▸ Problem details: In the entries below, find the line with "For each pixel u v, give camera depth d." and the line with "1103 882 6.89". Print those two and everything between them exactly, and nothing else.

------ Available data

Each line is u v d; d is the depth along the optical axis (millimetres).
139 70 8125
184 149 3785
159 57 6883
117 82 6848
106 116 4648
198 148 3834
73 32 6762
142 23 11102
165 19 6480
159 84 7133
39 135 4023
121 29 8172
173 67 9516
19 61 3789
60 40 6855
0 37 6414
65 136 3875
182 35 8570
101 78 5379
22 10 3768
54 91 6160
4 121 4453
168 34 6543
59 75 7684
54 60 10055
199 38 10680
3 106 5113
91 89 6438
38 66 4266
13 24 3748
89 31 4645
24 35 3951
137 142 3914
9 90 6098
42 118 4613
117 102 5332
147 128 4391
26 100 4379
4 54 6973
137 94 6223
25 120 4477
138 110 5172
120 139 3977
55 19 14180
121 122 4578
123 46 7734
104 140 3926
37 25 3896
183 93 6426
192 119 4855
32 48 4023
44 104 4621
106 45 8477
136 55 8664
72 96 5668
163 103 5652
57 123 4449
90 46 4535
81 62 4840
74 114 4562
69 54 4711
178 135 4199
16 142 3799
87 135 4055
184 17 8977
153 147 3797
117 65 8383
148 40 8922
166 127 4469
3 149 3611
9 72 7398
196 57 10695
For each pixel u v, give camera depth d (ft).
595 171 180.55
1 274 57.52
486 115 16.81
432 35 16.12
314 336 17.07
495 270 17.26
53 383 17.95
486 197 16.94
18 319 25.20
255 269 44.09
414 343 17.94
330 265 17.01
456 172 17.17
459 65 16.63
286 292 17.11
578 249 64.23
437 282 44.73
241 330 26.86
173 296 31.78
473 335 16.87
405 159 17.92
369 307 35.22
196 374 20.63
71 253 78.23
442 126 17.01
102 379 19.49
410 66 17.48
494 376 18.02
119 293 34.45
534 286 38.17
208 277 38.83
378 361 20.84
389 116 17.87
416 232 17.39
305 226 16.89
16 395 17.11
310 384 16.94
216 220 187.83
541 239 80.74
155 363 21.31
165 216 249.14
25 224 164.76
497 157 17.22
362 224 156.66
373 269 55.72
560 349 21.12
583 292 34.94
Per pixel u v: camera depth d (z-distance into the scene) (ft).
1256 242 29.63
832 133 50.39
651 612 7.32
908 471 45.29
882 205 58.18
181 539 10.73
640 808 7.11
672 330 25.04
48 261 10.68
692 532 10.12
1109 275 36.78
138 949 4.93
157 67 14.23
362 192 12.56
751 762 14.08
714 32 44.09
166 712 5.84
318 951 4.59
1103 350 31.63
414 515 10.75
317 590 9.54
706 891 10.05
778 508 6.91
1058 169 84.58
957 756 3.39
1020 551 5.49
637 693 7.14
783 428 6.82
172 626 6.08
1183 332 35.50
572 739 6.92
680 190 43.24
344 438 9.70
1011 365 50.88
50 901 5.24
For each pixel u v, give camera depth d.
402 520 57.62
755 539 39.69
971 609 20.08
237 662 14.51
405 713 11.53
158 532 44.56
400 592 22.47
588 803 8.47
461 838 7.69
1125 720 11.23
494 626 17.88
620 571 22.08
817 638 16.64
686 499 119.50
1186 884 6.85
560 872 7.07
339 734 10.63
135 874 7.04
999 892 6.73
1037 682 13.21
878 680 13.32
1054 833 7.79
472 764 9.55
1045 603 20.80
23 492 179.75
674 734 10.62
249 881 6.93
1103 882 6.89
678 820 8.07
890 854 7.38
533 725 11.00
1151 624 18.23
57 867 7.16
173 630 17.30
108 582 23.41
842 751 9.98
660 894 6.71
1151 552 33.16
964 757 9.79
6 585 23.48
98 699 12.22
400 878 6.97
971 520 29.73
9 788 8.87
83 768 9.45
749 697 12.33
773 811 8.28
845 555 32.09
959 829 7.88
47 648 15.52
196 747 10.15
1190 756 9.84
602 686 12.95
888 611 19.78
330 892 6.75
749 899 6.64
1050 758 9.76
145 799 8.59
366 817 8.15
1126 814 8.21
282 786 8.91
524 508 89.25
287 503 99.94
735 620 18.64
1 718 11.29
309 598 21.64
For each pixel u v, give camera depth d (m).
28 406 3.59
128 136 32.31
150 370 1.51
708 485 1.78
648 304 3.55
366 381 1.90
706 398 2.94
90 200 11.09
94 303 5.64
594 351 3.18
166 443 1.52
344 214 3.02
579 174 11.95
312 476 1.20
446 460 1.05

------------

▸ Your response:
For each pixel u v, give camera depth d.
402 520 57.62
755 539 39.69
971 609 20.08
237 662 14.51
405 713 11.53
158 532 44.56
400 592 22.47
588 803 8.47
461 838 7.69
1125 720 11.23
494 626 17.88
620 571 22.08
817 638 16.64
686 499 119.50
1186 884 6.85
560 872 7.07
339 734 10.63
135 874 7.04
999 892 6.73
1037 682 13.21
878 680 13.32
1054 833 7.79
472 764 9.55
1045 603 20.80
23 492 179.75
674 734 10.62
249 881 6.93
1103 882 6.89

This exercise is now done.